Ben Böhmer convierte el Pepsi Center en un viaje emocional de principio a fin

Por: Amaury Berdejo
Fotos: OCESA / Pablo Deyta

La noche en el Pepsi Center comenzó a tomar forma desde temprano, con una atmósfera que se sentía contenida pero lista para explotar. Luces cálidas, visuales envolventes y un público que poco a poco iba llenando la pista marcaban el inicio de una experiencia que prometía más que un simple concierto: una inmersión total en el sonido melódico.

El encargado de abrir la velada fue Eric Luttrell, quien desde los primeros minutos dejó claro el tono de la noche. Con un set cargado de texturas progresivas y matices emotivos, el DJ logró enganchar a una audiencia que, aunque aún en proceso de acomodarse, comenzó a conectar con cada transición.

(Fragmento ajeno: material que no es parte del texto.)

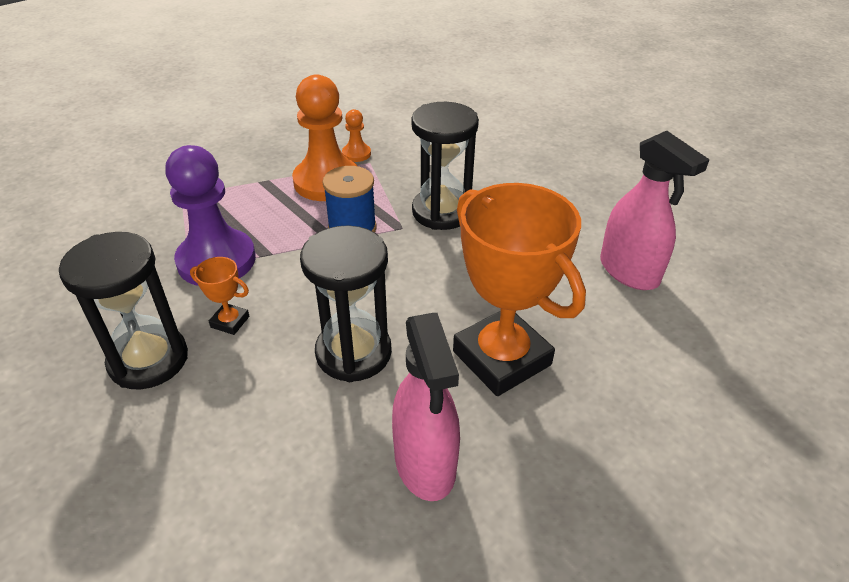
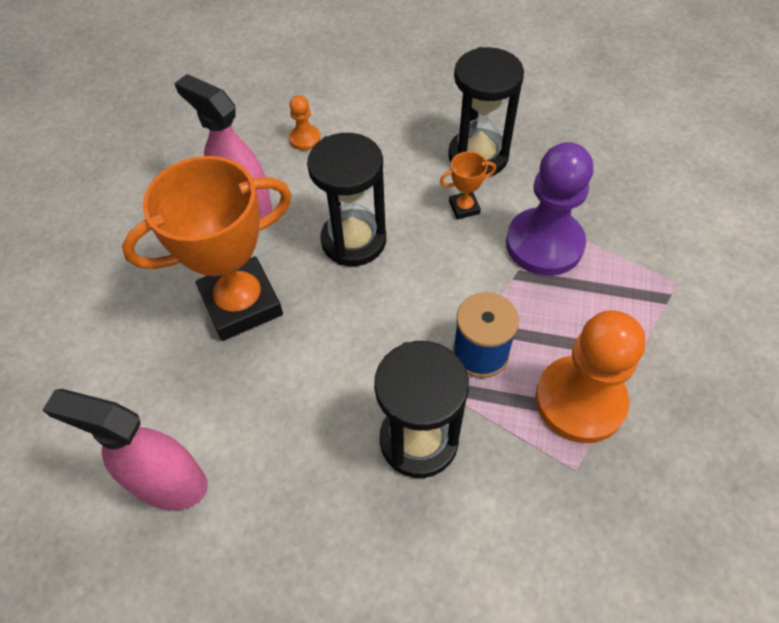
camera: 145 degrees right, 15 degrees up
orange pawn [342,109,371,162] -> orange pawn moved to [289,95,321,151]
orange trophy [453,183,586,396] -> orange trophy turned 45 degrees counterclockwise [122,156,292,341]

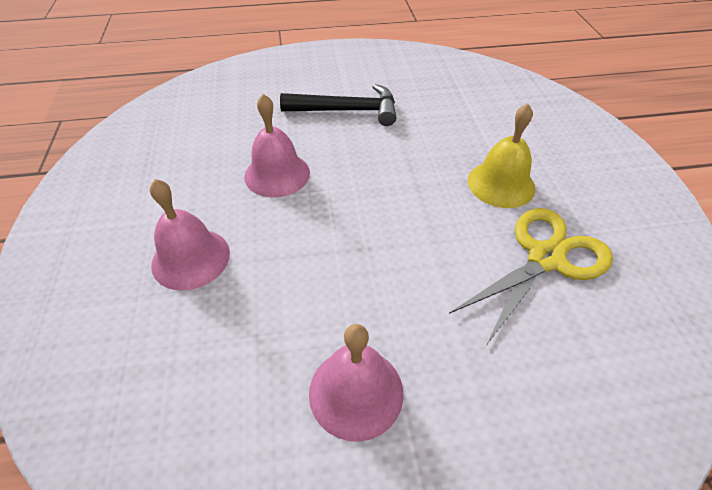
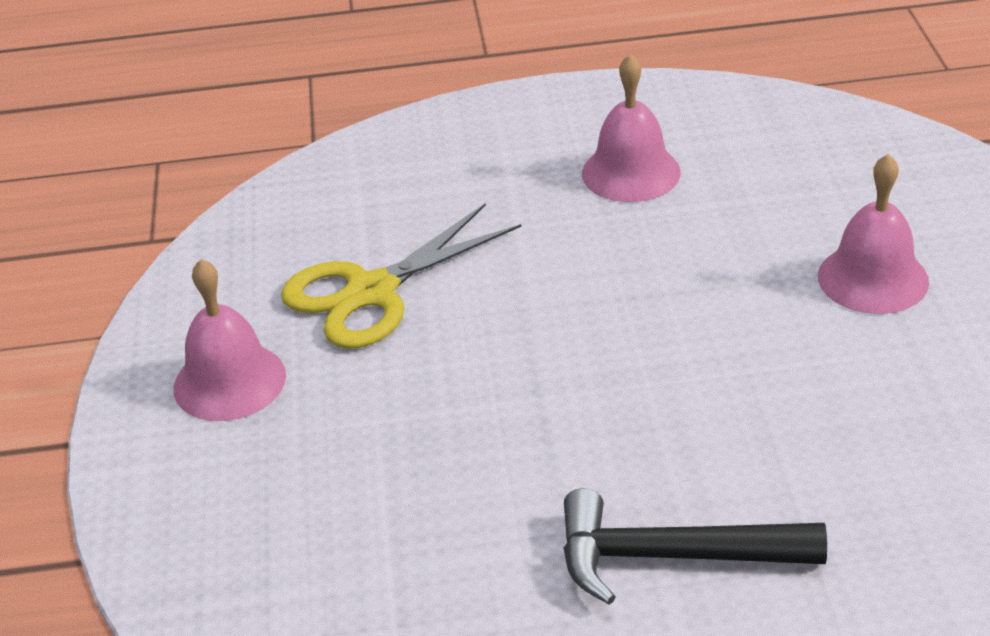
camera: 175 degrees left, 10 degrees down
pink bell [244,94,310,197] -> pink bell moved to [173,259,286,421]
yellow bell [468,104,536,208] -> none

Su selección musical se movió entre lo melódico y lo atmosférico, construyendo una narrativa que crecía poco a poco sin necesidad de prisas. Cada drop se sentía medido, cada capa sonora bien colocada, preparando el terreno para lo que sería el momento estelar de la noche.

A las 10:00 p.m., Ben Böhmer tomó el control del escenario y, desde ese instante, el Pepsi Center se transformó por completo. Su set fluyó como una historia continua, envolviendo al público en una experiencia emocional que se mantuvo firme durante casi dos horas, hasta su cierre a las 11:50 p.m.

Momentos como “Breathing” y “Rust” marcaron picos importantes de la noche, pero fue con “Beyond Beliefs” donde todo se desbordó. La conexión con el público fue total: manos en el aire, miradas fijas al escenario y una energía colectiva que convirtió el recinto en un solo latido.

Uno de los elementos más especiales de la noche fue la participación del cantante Max Milner, quien subió al escenario en varias ocasiones para sumar su potente voz al set. Su presencia llevó varios momentos a otro nivel, destacando especialmente cuando interpretaron un cover de “A Sky Full of Stars” de Coldplay, generando uno de los puntos más emotivos de toda la presentación.

El diseño visual acompañó cada instante con precisión: animaciones ambientales de primer nivel y un despliegue de luces láser en los momentos de mayor energía reforzaron la experiencia, creando una sincronía envolvente entre sonido e imagen.

Así, Ben Böhmer no solo entregó un set impecable, sino una experiencia profundamente emocional y cuidadosamente construida. Una de esas noches donde la música electrónica deja de ser solo baile para convertirse en algo mucho más íntimo y colectivo al mismo tiempo.